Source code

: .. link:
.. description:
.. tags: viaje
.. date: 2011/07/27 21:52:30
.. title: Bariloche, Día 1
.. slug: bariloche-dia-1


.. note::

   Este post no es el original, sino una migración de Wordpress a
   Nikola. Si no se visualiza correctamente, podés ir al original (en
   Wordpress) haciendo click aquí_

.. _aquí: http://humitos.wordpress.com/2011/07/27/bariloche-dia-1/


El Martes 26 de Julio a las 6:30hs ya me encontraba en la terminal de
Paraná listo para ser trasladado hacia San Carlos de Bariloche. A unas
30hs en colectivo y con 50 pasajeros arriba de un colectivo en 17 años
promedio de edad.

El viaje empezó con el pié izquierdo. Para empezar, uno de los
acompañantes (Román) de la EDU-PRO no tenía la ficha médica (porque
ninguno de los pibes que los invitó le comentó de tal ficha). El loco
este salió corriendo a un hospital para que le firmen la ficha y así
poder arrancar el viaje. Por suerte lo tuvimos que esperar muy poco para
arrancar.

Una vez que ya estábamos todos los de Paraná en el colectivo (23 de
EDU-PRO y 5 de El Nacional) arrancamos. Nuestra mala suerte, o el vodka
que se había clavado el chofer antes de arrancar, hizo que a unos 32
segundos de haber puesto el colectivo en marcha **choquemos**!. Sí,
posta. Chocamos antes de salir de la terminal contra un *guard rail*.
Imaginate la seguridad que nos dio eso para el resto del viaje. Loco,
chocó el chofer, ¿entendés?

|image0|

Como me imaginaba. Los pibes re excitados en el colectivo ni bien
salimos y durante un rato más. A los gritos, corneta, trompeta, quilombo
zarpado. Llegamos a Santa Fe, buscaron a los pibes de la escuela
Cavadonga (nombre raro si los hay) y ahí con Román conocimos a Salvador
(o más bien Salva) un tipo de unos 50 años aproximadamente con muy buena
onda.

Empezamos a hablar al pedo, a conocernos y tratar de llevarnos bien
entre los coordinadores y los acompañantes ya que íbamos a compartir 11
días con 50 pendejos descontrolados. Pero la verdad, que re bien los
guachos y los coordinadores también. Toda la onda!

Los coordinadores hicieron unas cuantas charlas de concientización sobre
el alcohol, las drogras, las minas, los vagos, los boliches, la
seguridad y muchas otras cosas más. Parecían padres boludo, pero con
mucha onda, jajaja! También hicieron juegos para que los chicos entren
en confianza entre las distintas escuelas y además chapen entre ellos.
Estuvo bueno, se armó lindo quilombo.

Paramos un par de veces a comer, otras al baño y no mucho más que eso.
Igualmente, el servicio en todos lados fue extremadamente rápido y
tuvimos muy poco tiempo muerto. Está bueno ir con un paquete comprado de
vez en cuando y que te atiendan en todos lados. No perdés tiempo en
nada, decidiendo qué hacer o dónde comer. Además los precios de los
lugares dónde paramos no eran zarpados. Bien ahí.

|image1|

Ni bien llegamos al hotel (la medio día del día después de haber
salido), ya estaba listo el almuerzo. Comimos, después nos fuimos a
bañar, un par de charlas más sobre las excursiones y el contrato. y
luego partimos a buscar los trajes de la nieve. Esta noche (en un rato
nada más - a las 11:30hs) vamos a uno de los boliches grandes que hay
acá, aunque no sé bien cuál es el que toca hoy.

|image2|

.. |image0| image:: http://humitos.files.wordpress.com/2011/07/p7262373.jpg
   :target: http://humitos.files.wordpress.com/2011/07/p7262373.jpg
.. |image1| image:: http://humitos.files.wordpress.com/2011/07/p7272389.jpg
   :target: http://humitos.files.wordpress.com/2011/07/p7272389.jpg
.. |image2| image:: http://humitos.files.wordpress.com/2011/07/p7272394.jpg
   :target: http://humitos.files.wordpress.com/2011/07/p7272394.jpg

= = =

§ **What the task asks**: Look back at the entries above and repeat, unchanged, every line from the line holding "días con 50" through the line holding "el alcohol, las".

§ **Completed exercise**:
días con 50 pendejos descontrolados. Pero la verdad, que re bien los
guachos y los coordinadores también. Toda la onda!

Los coordinadores hicieron unas cuantas charlas de concientización sobre
el alcohol, las drogras, las minas, los vagos, los boliches, la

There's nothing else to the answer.